[Passage for review]

What is a Garden City?
A garden city is a sustainable urban landscape that has net profit in terms of energy consumption and quality of life - its an 'eco-city'. A garden is an environment designed with consideration of environmental impact, and inhabited by people dedicated to minimization of required inputs of energy, water and food, and waste output of heat, air pollution - CO2, methane, and water pollution. A man named Richard Register first coined the term "ecocity" in his 1987 book, Ecocity Berkeley: Building Cities for a Healthy Future.
Where was the first Garden City?
You could make an argument that the Hanging Gardens of Babylon was history's first living 'garden city' as many accounts of this historic Wonder of the Ancient World chronicle its man-made stone structures and irrigation systems. But history is unclear as to how much produce was harvested or what exactly was grown in this urban garden.

[/Passage for review]

Exercise set
1: From the passage on garden cities, list the required inputs that the inhabitants are said to be dedicated to minimizing.
2: Using the passage on garden cities, answer these questions:
(a) In what year was the book that first used the term "ecocity" published?
(b) What is the title of that book?
(c) Which Wonder of the Ancient World does the passage propose as possibly history's first living "garden city"?
3: Carry on the passage on garden cities, beginning right after its final sentence.
The items presented next are separate material unrelated to the passage on garden cities.

[Data listing]

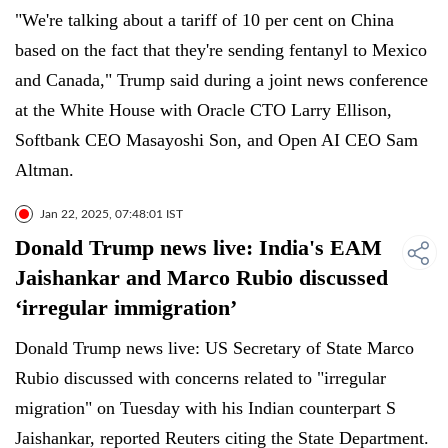
"We're talking about a tariff of 10 per cent on China
based on the fact that they're sending fentanyl to Mexico
and Canada," Trump said during a joint news conference
at the White House with Oracle CTO Larry Ellison,
Softbank CEO Masayoshi Son, and Open AI CEO Sam
Altman.
Jan 22, 2025, 07:48:01 IST
Donald Trump news live: India's EAM
Jaishankar and Marco Rubio discussed
‘irregular immigration’
Donald Trump news live: US Secretary of State Marco
Rubio discussed with concerns related to "irregular
migration" on Tuesday with his Indian counterpart S
Jaishankar, reported Reuters citing the State Department.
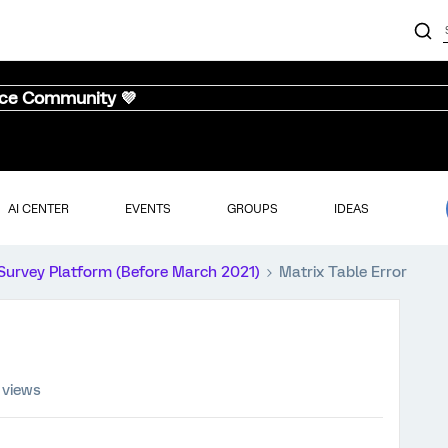
nce Community 💜
AI CENTER
EVENTS
GROUPS
IDEAS
Survey Platform (Before March 2021)
Matrix Table Error
 views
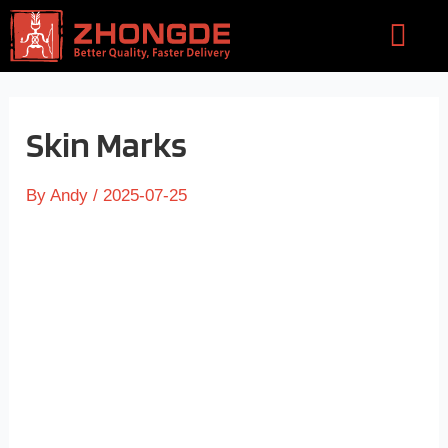
Skip
Flyou
to
Men
content
Skin Marks
By
Andy
/
2025-07-25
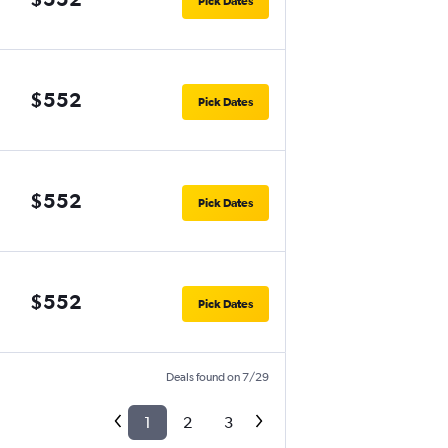
Pick Dates
$552
Pick Dates
$552
Pick Dates
$552
Pick Dates
Deals found on 7/29
1
2
3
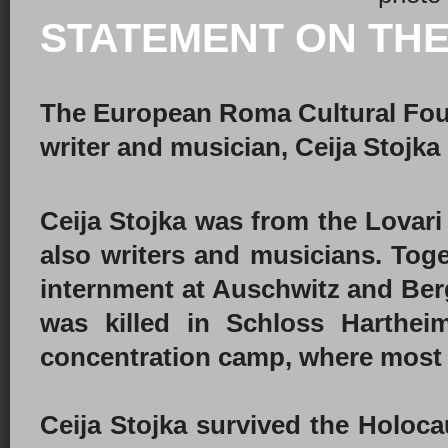
STATEMENT ON THE
The European Roma Cultural Fou
writer and musician, Ceija Stojka
Ceija Stojka was from the Lovari 
also writers and musicians. Toge
internment at Auschwitz and Ber
was killed in Schloss Harthei
concentration camp, where most 
Ceija Stojka survived the Holoca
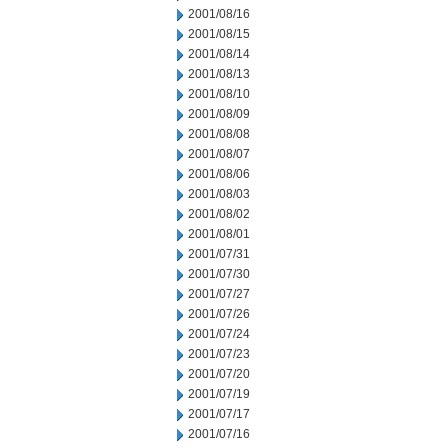
2001/08/16
2001/08/15
2001/08/14
2001/08/13
2001/08/10
2001/08/09
2001/08/08
2001/08/07
2001/08/06
2001/08/03
2001/08/02
2001/08/01
2001/07/31
2001/07/30
2001/07/27
2001/07/26
2001/07/24
2001/07/23
2001/07/20
2001/07/19
2001/07/17
2001/07/16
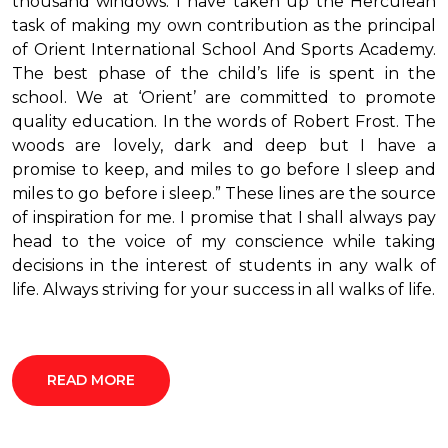
thousand windows. I have taken up the Herculean
task of making my own contribution as the principal
of Orient International School And Sports Academy.
The best phase of the child’s life is spent in the
school. We at ‘Orient’ are committed to promote
quality education. In the words of Robert Frost. The
woods are lovely, dark and deep but I have a
promise to keep, and miles to go before I sleep and
miles to go before i sleep.” These lines are the source
of inspiration for me. I promise that I shall always pay
head to the voice of my conscience while taking
decisions in the interest of students in any walk of
life. Always striving for your success in all walks of life.
READ MORE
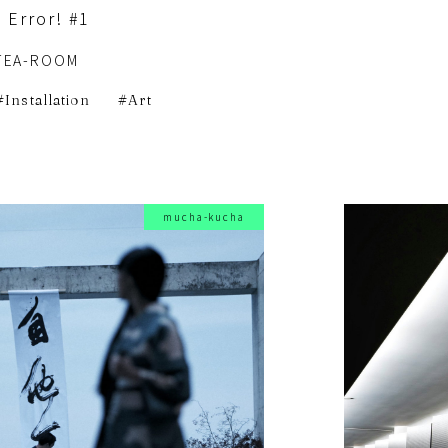
 Error! #1
TEA-ROOM
Installation
Art
mucha-kucha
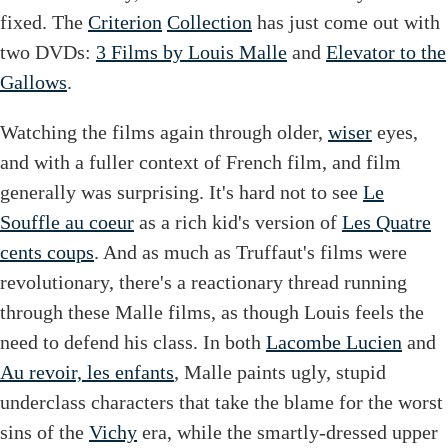
fixed. The
Criterion
Collection
has just come out with
two DVDs:
3 Films by Louis Malle
and
Elevator to the
Gallows
.
Watching the films again through older,
wiser
eyes,
and with a fuller context of French film, and film
generally was surprising. It's hard not to see
Le
Souffle au coeur
as a rich kid's version of
Les Quatre
cents coups
. And as much as Truffaut's films were
revolutionary, there's a reactionary thread running
through these Malle films, as though Louis feels the
need to defend his class. In both
Lacombe Lucien
and
Au revoir, les enfants
, Malle paints ugly, stupid
underclass characters that take the blame for the worst
sins of the
Vichy
era, while the smartly-dressed upper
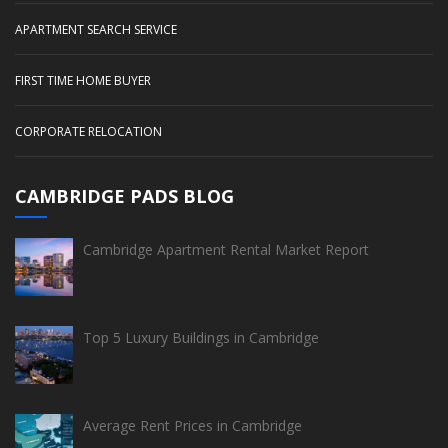
APARTMENT SEARCH SERVICE
FIRST TIME HOME BUYER
CORPORATE RELOCATION
CAMBRIDGE PADS BLOG
Cambridge Apartment Rental Market Report
Top 5 Luxury Buildings in Cambridge
Average Rent Prices in Cambridge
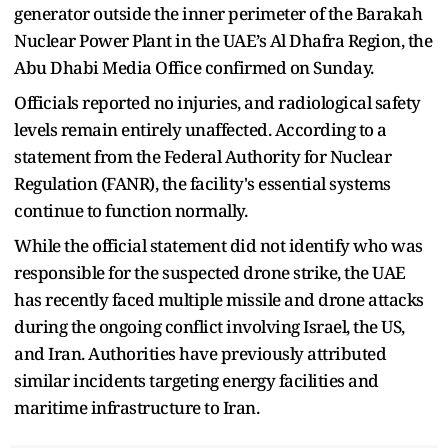
generator outside the inner perimeter of the Barakah
Nuclear Power Plant in the UAE’s Al Dhafra Region, the
Abu Dhabi Media Office confirmed on Sunday.
Officials reported no injuries, and radiological safety
levels remain entirely unaffected. According to a
statement from the Federal Authority for Nuclear
Regulation (FANR), the facility's essential systems
continue to function normally.
While the official statement did not identify who was
responsible for the suspected drone strike, the UAE
has recently faced multiple missile and drone attacks
during the ongoing conflict involving Israel, the US,
and Iran. Authorities have previously attributed
similar incidents targeting energy facilities and
maritime infrastructure to Iran.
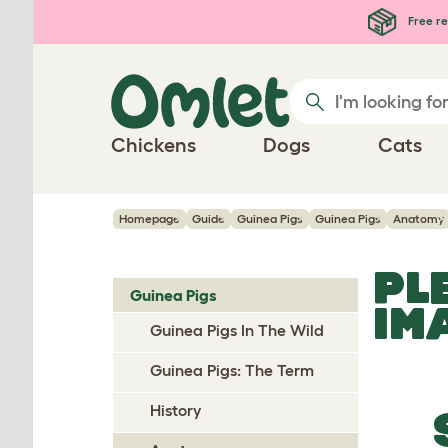
Skip to main content
Free re
Chickens
Dogs
Cats
Homepage
Guide
Guinea Pigs
Guinea Pigs
Anatomy
PL
Guinea Pigs
IM
Guinea Pigs In The Wild
Guinea Pigs: The Term
History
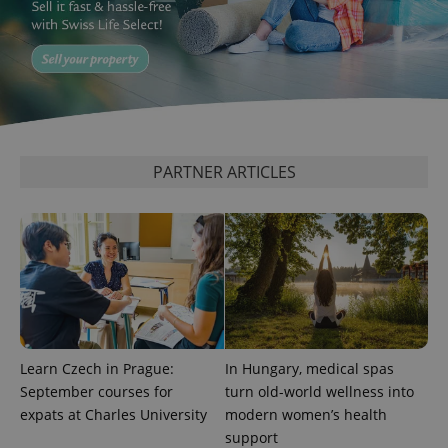
^qs_[0-9]+$
.expats.cz
1 m
PARTNER ARTICLES
^eps_[0-9]+$
.expats.cz
1 m
Learn Czech in Prague:
In Hungary, medical spas
September courses for
turn old-world wellness into
expats at Charles University
modern women’s health
support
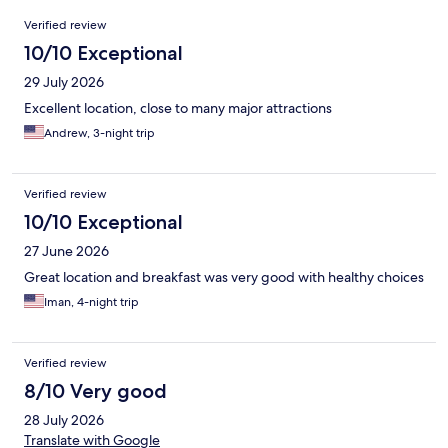
Reviews
Verified review
10/10 Exceptional
29 July 2026
Excellent location, close to many major attractions
Andrew, 3-night trip
Verified review
10/10 Exceptional
27 June 2026
Great location and breakfast was very good with healthy choices
Iman, 4-night trip
Verified review
8/10 Very good
28 July 2026
Translate with Google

[/Data listing]

Per-task outputs
1: Energy, water, food

2:
(a) 1987
(b) Ecocity Berkeley: Building Cities for a Healthy Future
(c) The Hanging Gardens of Babylon

3:
The first modern thinker to concieve the possibility of living in a garden city was Sir Ebenezer Howard who wrote a book called Garden Cities of To-morrow at the turn of the 20th century. This book, which was first entitled To-morrow: a Peaceful Path to Real Reform in 1898, was reissued in 1902 as Garden Cities of To-morrow and was a rather provocative publication that eventually brought fame and a knighthood to its author. The book changed the way urban planners concieve cities and Ebenezer Howard got the knighthood after he went around England for the next twenty years raising money to make model communities wherein he succeeded in doing things differently. His work forever influenced how cities came to be laid out and organized in the modern age.
Fuel Ghoul's Vision of Toronto as a Garden City Includes,
1. Fruit trees line the city streets and are planted in the center of urban thoroughfares. A community based initive exists to gather the public into a weekend fruit picking force in August and volunteers tend the trees throughout the year.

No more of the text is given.